Most metazoa, with the exception of some cnidarians (Bridge et al., 1992, Boore, 1999), possess compact, circular mitochondrial (mt) genomes which vary in size from 14 to 19 kb (Saccone et al., 1999). The metazoan mt genome usually contains a complement of genes encoding 12–13 protein subunits of the enzymes involved in oxidative phosphorylation (cytochrome c oxidase subunits I–III, cytochrome b, the ATPase complex subunits 6 and/or 8 and the NADH dehydrogenase subunits 1–6 and 4L), 22 transfer RNA (trn) genes, and the small and large ribosomal RNA (rrnS and rrnL) genes. In addition to these genes, there is a non-coding region (D-loop, AT-rich or control region), which is known to regulate the initiation and control of replication and transcription in vertebrates (Clayton, 1991, Clayton, 1992, Shadel and Clayton, 1996) and invertebrates (Clary and Wolstenholme, 1985, Boyce et al., 1989). Given the eubacterial ancestry of the mitochondrion (Saccone et al., 2000), genetic code, codon usage, trn structures and some other features of the metazoan mt genome are distinct from those of the nuclear genome (Osawa et al., 1992, Wolstenholme, 1992). For example, in addition to ATG (the ‘universal start codon’ for methionine in the nuclear genome), the codons ATT, GTT and ATA can be used as translation initiation codons, and some genes may end in T or TA rather than in a full stop codon, TAA or TAG (Wolstenholme, 1992).

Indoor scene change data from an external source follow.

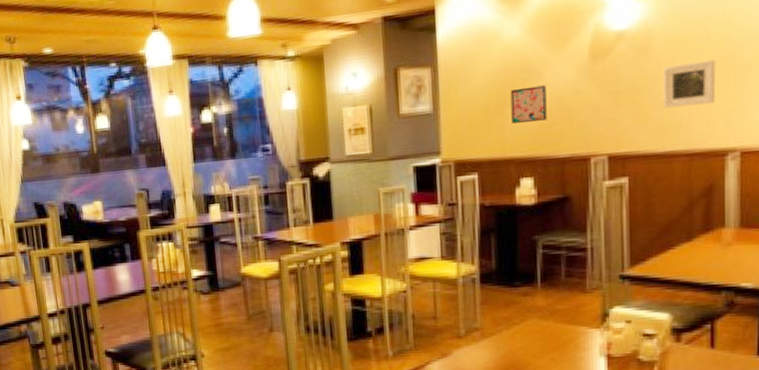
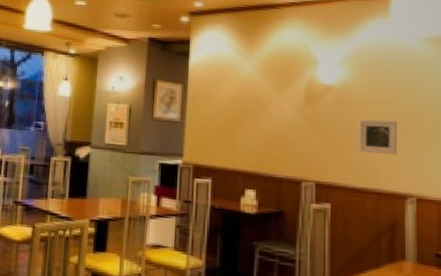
wall art: present [510,85,547,123] -> none [242,114,270,144]

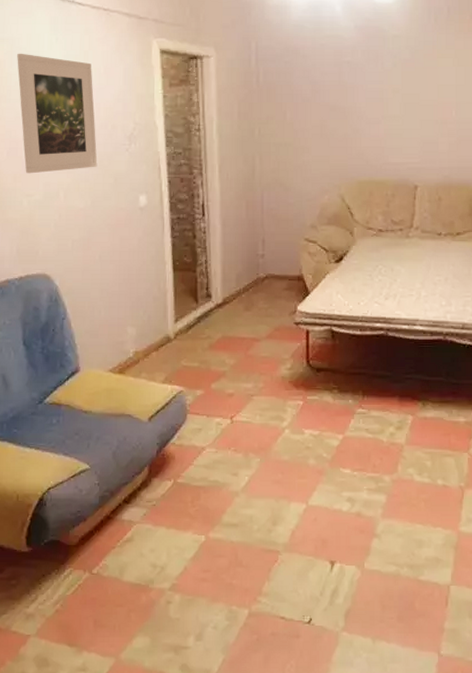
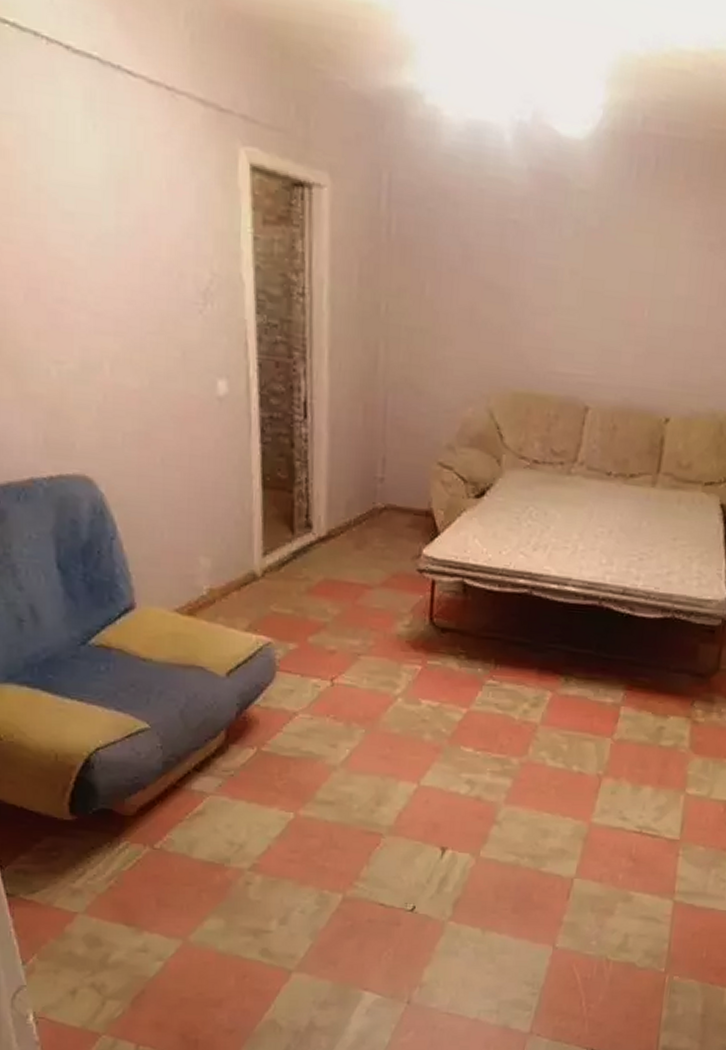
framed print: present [17,53,98,174] -> none [34,140,158,333]

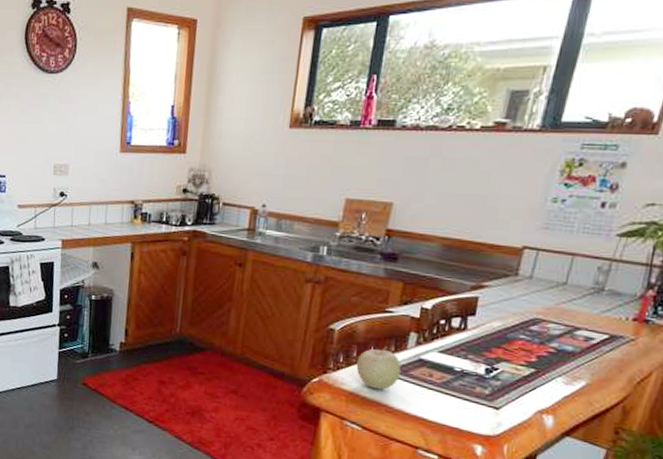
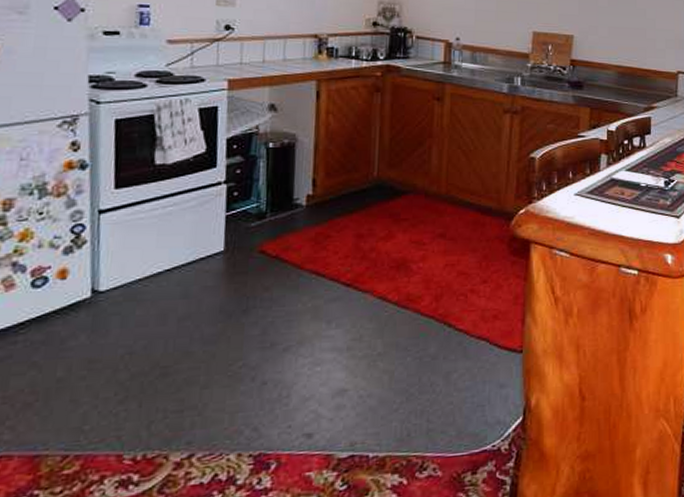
fruit: present [356,346,401,390] -> none [558,170,597,214]

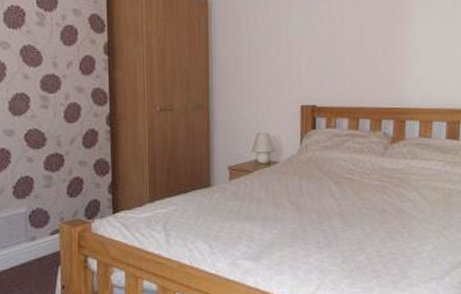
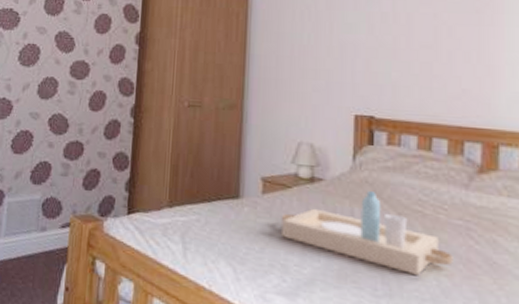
serving tray: none [245,167,373,228] -> present [281,191,453,276]

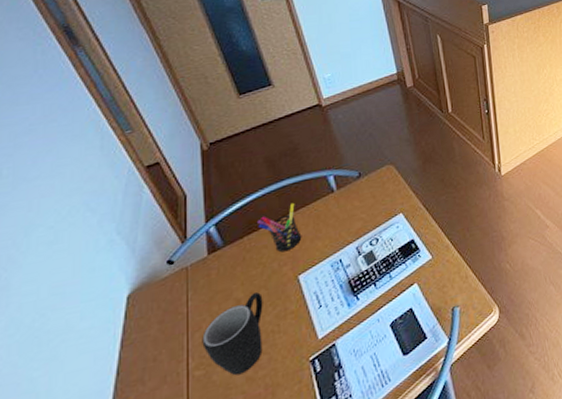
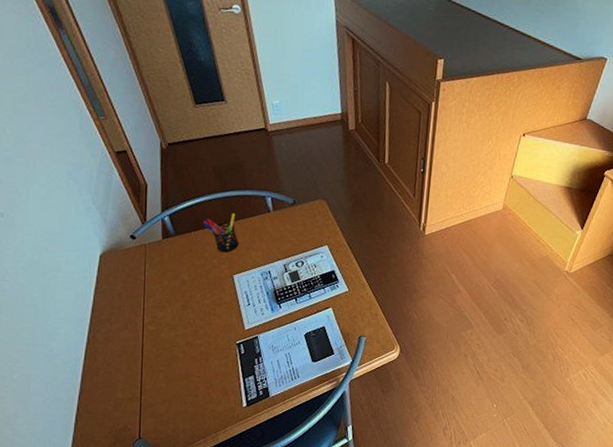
mug: present [202,292,263,376] -> none [155,279,204,338]

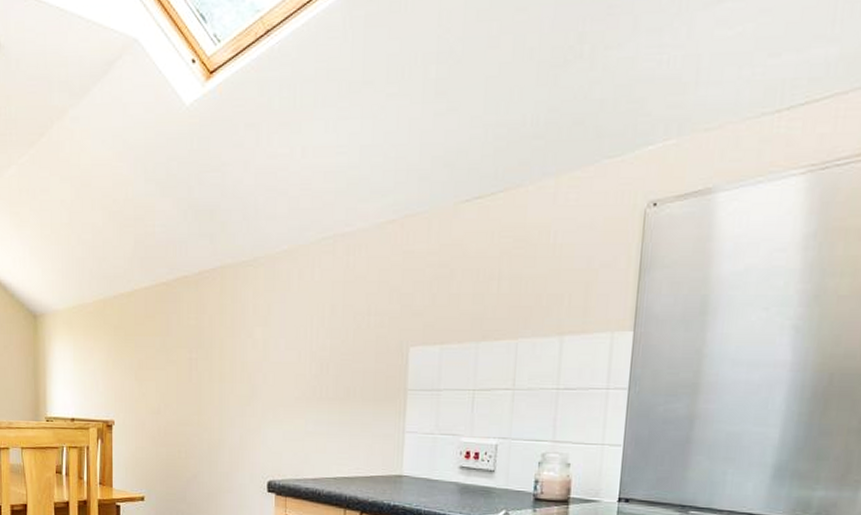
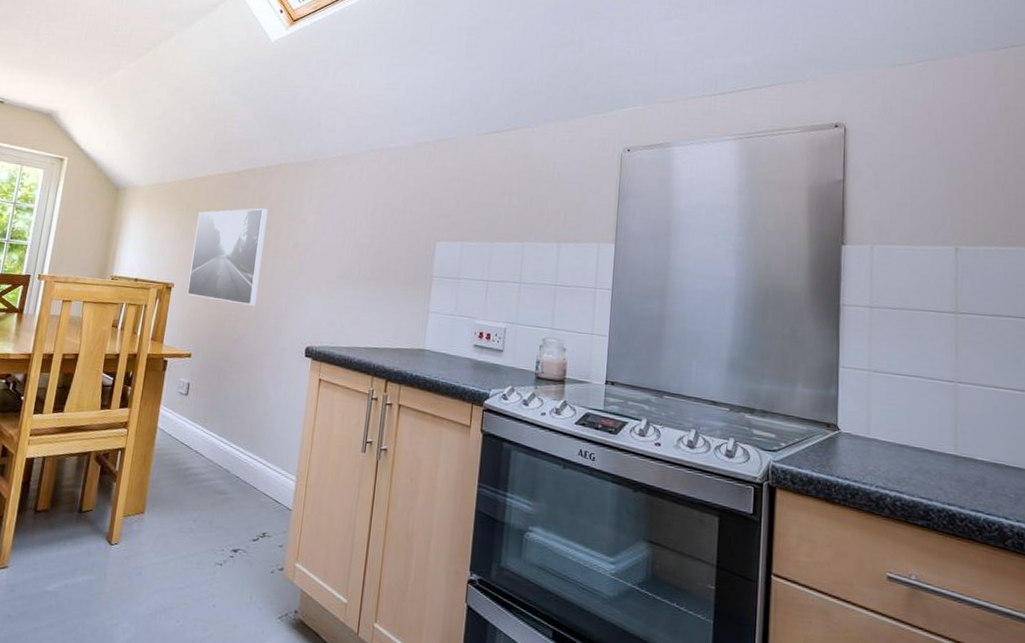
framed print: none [129,323,207,439] -> present [187,208,268,306]

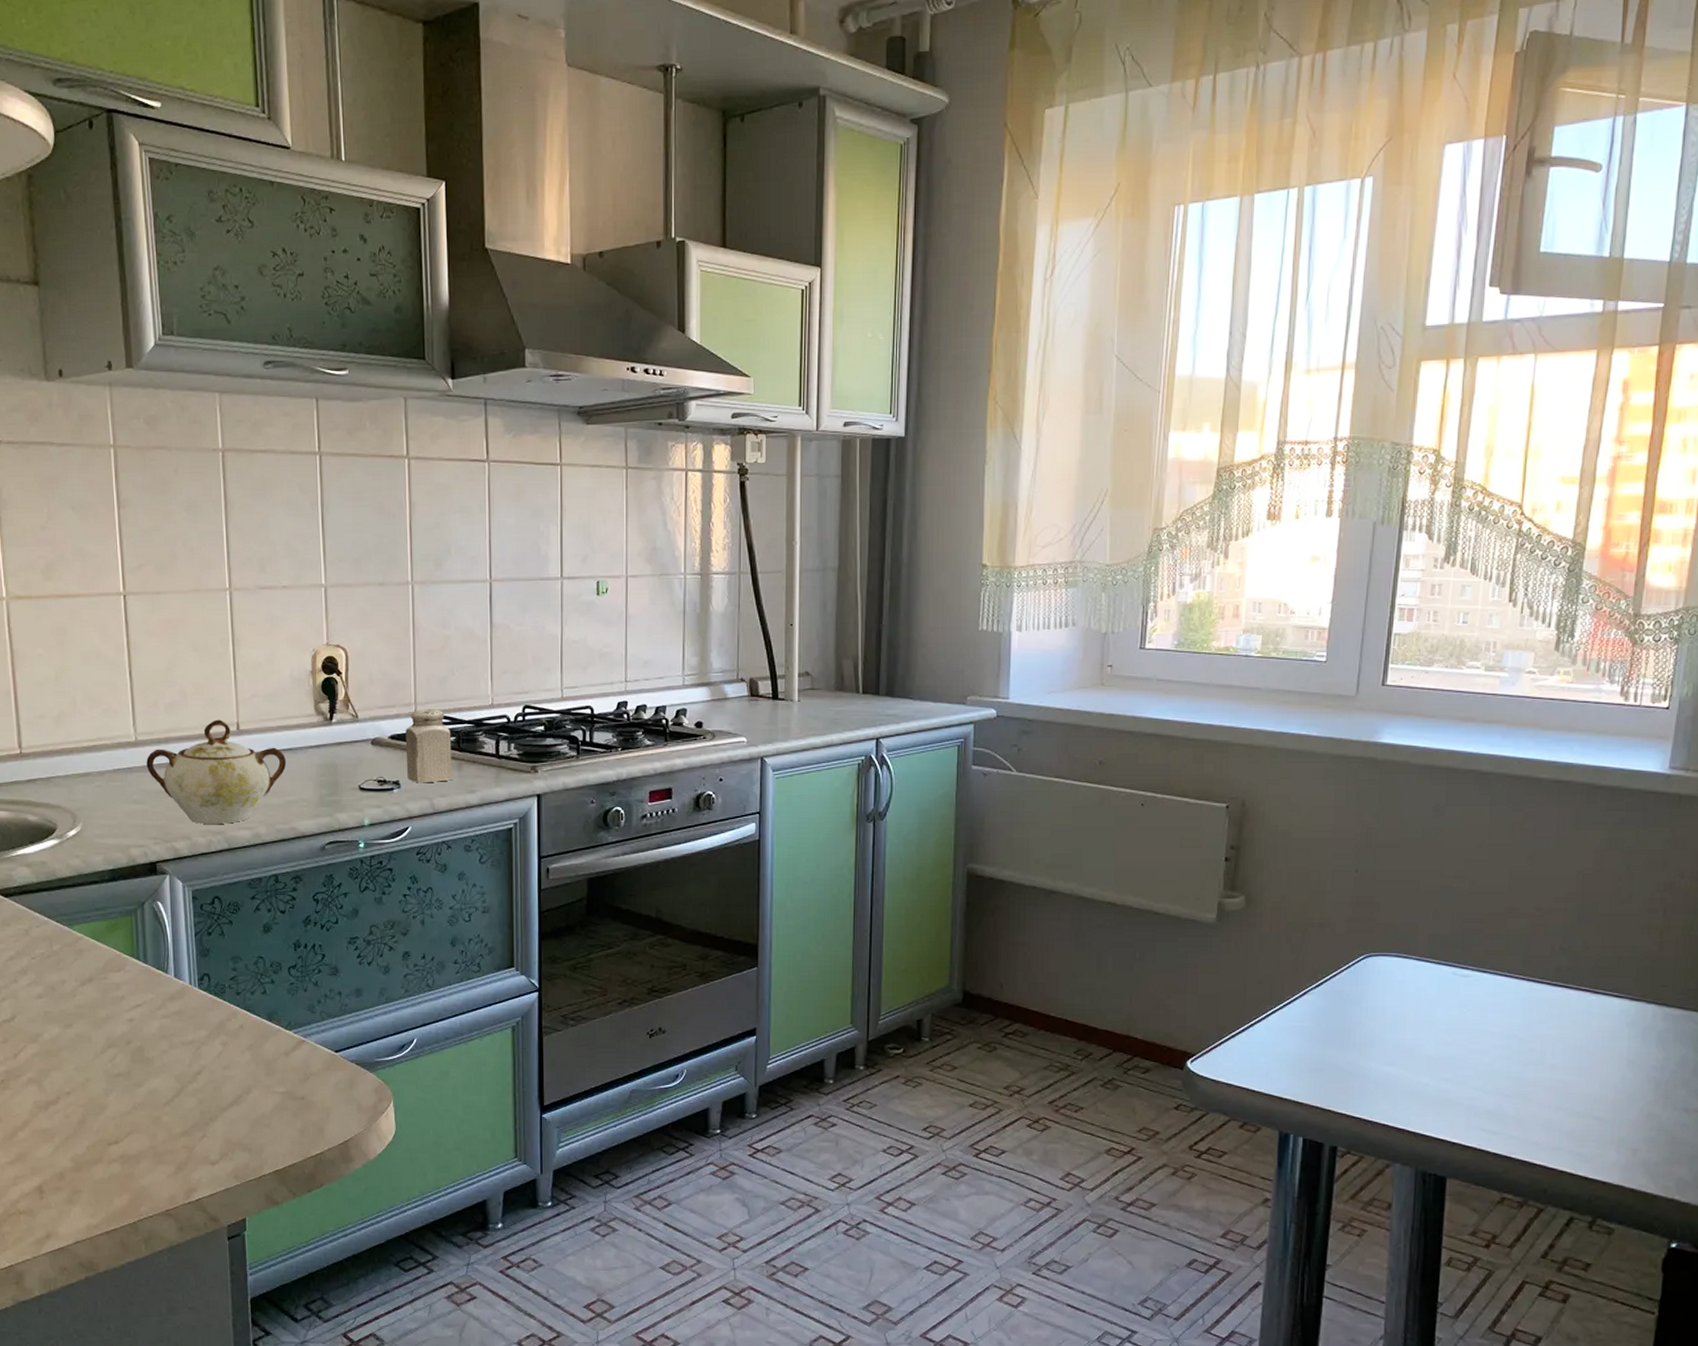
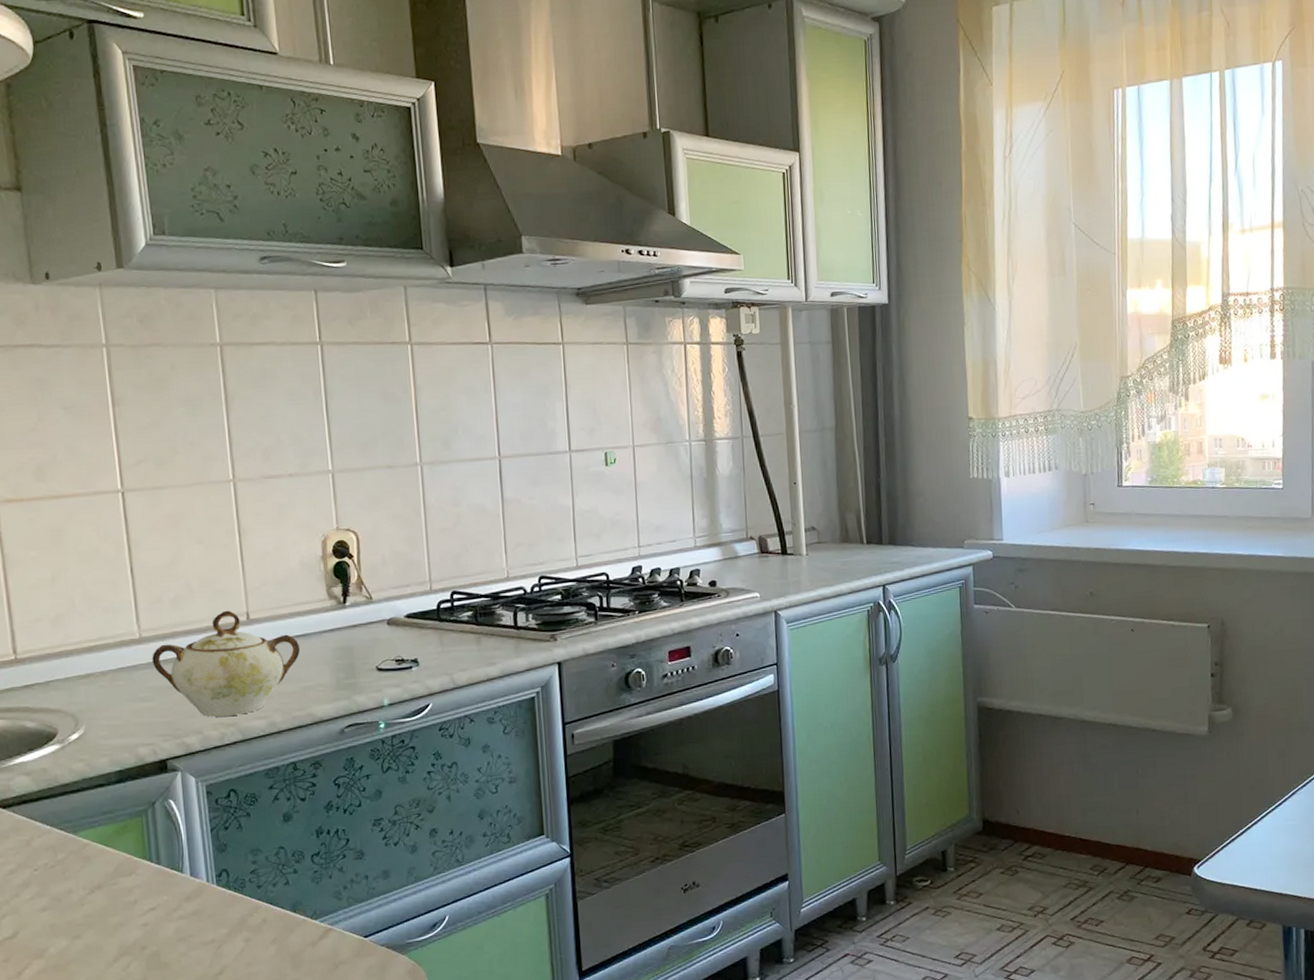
salt shaker: present [405,709,453,783] -> none [421,585,472,660]

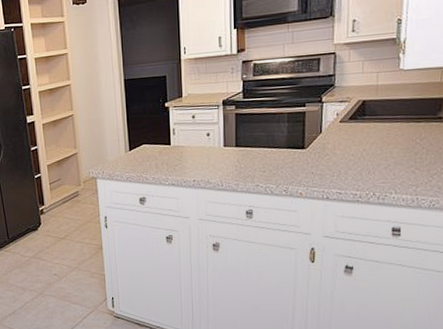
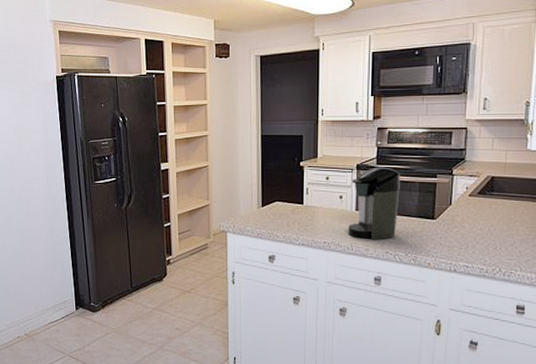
coffee maker: none [217,100,268,175] -> present [348,167,400,240]

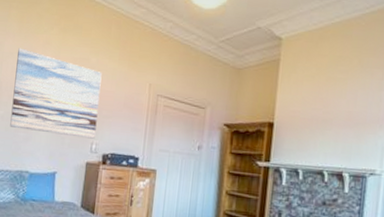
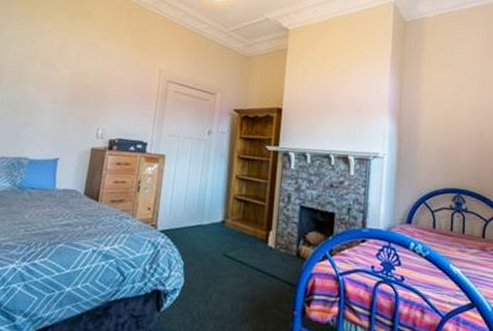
wall art: present [10,48,102,139] -> none [9,32,111,124]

To date, over 100 complete mt genome sequences have been published for metazoan organisms representing 11 different phyla, of which more than 70 represent chordates (Boore, 1999, Saccone et al., 1999). In spite of advances in mt genomics, there are serious gaps in our knowledge for many groups of metazoan parasites, although significant progress has been made recently in characterising the mt genomes of a range of flatworms (Platyhelminthes), such as species of Schistosoma, Paragonimus, Echinococcus and Taenia (see Le et al., 2000a, Le et al., 2000b, Le et al., 2000c, von Nickisch-Rosenegk et al., 2001). In contrast, only three full-length mtDNA sequences have been published for parasitic nematodes of socio-economic importance, namely Ascaris suum (Ascaridida), Onchocerca volvulus (Spirurida) and Trichinella spiralis (Enoplida) (see Okimoto et al., 1992, Keddie et al., 1998, Lavrov and Brown, 2001), and that of the free-living nematode Caenorhabditis elegans (Rhabditida) (Okimoto et al., 1992), while partial genome sequences exist for the rootknot nematode, Meloidogyne javanica (Tylenchida) and the mosquito parasite, Romanomermis culicivorax (Stichosomida) (Okimoto et al., 1991, Hyman and Beck Azevedo, 1996). This lack of knowledge of mt genomics for the large phylum of the Nematoda constitutes a major limitation for population genetic and phylogenetic studies, and for investigating fundamental aspects, such as cell metabolism, apoptosis and ageing (Boore, 1999, Le et al., 2000a). The aim of this study was to commence filling some of these knowledge gaps by determining the structure and organisation of the complete mt genome (sequence) for two species of human hookworm, Ancylostoma duodenale and Necator americanus (order Strongylida), which are blood-sucking intestinal parasites of major socio-economic importance, clinically affecting ∼78 million of the ∼1.3 billion humans infected globally (Albonico et al., 1999). Features of both hookworm genomes, such as the gene arrangements, structures, compositions, as well as translation and initiation codons and codon usage patterns were compared with those of the other nematodes (C. elegans, A. suum and O. volvulus) of the class Secernentea for which complete mtDNA sequences were available.